Indeed, that'd be ideal. Cooperative locking is possible, but note the word 'cooperative', the writing process has to play along. If it doesn't ask to lock the file, it'll never get stopped from writing.

Check the program's options, you might be able to tell it to do so.

1 Like

The way this is typically done during logrotation is to rename the logfile, then send a signal to the logging process to inform it that it needs to close its file descriptor and create a new logfile, and finally, compress.

Another safe alternative, though more brutish, is to shut down the logging process during rotation.

If your system has logrotate or similar tool, and if the logging process uses a signal for rotation, then you don't even need to write the shell script. Just add a section to the config file to handle your files.

On an unrelated note, there's no need to use cat to truncate a file. The shell can do it with a simpler, less expensive redirection:

> "$CAPDIR/$FILE

Regards,
Alister

1 Like

gzip certainly gives error when another process is writing to it.
Chain the next command with && i.e. only if successful.

find "$CAPDIR" -maxdepth 1 -type f |
 awk -F/ '{print $NF}' |
while read FILE
do
   echo "Processing $CAPDIR/$FILE --> $KEEPDIR/$FILE.GZ"
   gzip -c "$CAPDIR/$FILE"  > "$KEEPDIR/$FILE.GZ" &&
   > "$CAPDIR/$FILE"
done

A while loop is more appropriate.
Variables in command arguments should be quoted.

1 Like

Yes this is what I thought. The problem is that the logging process is basically a black box as far as I'm concerned. I don't know if it holds a file descriptor, or just keeps atomically opening-appending-closing the file, nor do I know if it would respond to signals. It's also not possible to shut down the logging process, for various reasons but mainly because the traffic is real-time and needs to be logged as such.

Looks like there's no way to do what I need without the logging process explicitly cooperating. I guess the next best approach would be to strip only data out of the capture which definitely appears in the gz after the archiving is complete. And that's something I have no clue how to do yet... stay tuned for another thread :rolleyes:

FWIW - most "logging" processes that follow UNIX standards will close the current output file and then open another on receipt of a SIGHUP signal. Check your documentation.

You could try moving the file out of the way, as you thought of long before and I explained might actually work...

Yeah but if it does happen to crash the process(es) dumping to the capture files, worst case scenario - it could result in a nationwide temporary SMS outage costing my company millions (and I can safely assume I will be sacked) :eek:

It's probably not worth experimenting with... :wink:

Yikes. Point taken. Is there any way you can just ignore the files?

What if you copy the log file before using gzip on the static copy? That way you avoid any possibility for glitch.

How? It could be copied in an incomplete state...

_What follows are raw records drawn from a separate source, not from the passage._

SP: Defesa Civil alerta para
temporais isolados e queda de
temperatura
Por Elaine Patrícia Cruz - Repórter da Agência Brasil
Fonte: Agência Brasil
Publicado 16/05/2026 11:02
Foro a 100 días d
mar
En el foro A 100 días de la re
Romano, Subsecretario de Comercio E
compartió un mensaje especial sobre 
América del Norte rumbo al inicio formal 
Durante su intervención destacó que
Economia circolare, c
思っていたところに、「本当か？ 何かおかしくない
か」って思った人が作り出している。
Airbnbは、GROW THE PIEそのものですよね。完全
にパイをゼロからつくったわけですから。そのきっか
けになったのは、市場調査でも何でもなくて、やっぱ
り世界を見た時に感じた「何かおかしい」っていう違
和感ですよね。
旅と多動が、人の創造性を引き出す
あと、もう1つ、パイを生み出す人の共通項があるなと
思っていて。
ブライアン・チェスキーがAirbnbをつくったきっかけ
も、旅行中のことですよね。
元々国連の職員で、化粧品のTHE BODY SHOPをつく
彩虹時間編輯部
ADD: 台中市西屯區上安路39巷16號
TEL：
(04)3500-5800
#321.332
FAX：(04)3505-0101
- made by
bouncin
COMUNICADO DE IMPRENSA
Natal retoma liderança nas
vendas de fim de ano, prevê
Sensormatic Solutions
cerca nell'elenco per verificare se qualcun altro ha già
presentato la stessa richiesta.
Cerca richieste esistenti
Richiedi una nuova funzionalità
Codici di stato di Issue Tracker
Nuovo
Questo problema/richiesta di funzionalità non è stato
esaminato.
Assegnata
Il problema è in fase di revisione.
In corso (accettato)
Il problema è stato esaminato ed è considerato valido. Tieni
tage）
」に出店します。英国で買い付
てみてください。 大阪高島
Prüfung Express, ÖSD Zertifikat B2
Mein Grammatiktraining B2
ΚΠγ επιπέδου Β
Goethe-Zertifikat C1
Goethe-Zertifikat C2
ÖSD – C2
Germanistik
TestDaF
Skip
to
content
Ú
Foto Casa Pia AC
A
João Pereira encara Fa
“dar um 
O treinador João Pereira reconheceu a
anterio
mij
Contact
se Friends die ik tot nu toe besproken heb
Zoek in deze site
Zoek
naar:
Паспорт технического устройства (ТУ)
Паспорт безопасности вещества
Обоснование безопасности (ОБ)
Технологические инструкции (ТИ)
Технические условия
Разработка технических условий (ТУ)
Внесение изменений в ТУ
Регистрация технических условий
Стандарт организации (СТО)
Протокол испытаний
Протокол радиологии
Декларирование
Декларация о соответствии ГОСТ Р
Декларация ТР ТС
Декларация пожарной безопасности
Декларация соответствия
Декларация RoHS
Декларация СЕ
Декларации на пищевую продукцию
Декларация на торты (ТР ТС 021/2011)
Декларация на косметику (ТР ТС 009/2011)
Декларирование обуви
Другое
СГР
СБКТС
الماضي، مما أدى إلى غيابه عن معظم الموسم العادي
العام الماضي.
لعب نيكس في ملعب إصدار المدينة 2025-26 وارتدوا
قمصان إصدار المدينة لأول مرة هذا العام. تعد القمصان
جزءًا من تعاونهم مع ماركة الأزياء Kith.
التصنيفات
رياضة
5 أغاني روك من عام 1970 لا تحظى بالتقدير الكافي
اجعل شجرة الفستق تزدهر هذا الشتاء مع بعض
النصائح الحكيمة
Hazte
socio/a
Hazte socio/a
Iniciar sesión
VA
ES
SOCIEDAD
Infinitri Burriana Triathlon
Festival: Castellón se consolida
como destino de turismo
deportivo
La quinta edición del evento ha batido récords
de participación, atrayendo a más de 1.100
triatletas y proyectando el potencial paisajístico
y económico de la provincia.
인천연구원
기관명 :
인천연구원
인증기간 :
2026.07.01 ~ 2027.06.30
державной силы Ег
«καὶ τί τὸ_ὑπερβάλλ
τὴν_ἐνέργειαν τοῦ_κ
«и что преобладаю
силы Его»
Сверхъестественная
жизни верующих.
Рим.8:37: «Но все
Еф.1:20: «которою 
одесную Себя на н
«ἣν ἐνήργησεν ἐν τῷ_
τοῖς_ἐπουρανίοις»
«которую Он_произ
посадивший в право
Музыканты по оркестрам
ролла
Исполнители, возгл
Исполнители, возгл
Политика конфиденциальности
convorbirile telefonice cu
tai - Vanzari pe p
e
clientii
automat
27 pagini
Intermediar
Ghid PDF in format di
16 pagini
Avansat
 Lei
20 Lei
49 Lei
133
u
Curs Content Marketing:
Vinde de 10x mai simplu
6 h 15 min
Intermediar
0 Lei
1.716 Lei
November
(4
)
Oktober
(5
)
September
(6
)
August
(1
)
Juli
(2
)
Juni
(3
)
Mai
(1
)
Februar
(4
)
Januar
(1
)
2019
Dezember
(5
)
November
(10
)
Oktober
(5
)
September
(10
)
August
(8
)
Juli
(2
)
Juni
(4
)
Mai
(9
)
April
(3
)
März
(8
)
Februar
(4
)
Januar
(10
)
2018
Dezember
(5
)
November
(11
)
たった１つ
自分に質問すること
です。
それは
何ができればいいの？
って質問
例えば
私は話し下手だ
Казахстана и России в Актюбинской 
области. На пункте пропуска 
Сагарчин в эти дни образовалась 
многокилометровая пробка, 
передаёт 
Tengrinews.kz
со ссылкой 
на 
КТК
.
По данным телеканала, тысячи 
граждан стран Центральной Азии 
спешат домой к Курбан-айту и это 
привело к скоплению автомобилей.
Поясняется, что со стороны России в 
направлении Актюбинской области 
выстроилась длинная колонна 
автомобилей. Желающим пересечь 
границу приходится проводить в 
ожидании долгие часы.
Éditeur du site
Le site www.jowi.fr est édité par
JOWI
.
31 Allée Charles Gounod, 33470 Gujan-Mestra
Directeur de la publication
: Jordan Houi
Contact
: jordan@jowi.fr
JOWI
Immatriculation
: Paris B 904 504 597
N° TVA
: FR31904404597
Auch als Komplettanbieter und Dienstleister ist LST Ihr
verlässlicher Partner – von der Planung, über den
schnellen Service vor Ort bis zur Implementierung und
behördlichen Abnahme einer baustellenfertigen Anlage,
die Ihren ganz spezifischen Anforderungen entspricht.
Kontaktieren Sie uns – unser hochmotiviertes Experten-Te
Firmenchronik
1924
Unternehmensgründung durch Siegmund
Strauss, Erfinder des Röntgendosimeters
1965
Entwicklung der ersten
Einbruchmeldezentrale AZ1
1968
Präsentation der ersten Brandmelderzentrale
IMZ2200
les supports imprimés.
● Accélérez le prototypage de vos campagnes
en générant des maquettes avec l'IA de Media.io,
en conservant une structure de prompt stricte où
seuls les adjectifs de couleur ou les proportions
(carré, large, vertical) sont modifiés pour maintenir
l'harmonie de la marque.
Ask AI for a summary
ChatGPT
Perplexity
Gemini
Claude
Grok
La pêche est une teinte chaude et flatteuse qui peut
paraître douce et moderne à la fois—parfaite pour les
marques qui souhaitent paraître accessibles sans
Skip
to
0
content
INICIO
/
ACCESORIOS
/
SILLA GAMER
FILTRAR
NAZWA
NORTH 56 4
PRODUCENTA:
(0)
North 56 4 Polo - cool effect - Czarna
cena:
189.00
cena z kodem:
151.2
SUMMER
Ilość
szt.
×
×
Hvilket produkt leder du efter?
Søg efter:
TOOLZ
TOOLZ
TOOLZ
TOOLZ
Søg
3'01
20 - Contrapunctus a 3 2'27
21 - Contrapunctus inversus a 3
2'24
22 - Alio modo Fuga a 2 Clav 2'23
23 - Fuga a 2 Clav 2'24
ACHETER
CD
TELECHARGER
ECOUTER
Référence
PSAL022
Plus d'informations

If you mean there is an incomplete record at the end of the log file, I see that as an inconsequential problem. In my mind, the priorities are 1) the archive is valid, and 2) the log files are not damaged, 3) the process writing to the log files does not get confused. The archive is a backup. If it was needed to be used, having an incomplete record at the tail seems a very minor, if any, problem. No solution here is perfect. I'm just suggesting what seems practical and safe.

Now, if the log file is a binary file, and would be corrupted by an incomplete write, then that's even more reason not to mess with it by trying to move or truncate it.

Ah, I understand. You mean making a copy of the files, then making an archive of those, not the originals.

Yes, that's what I meant. Thank you for taking another look.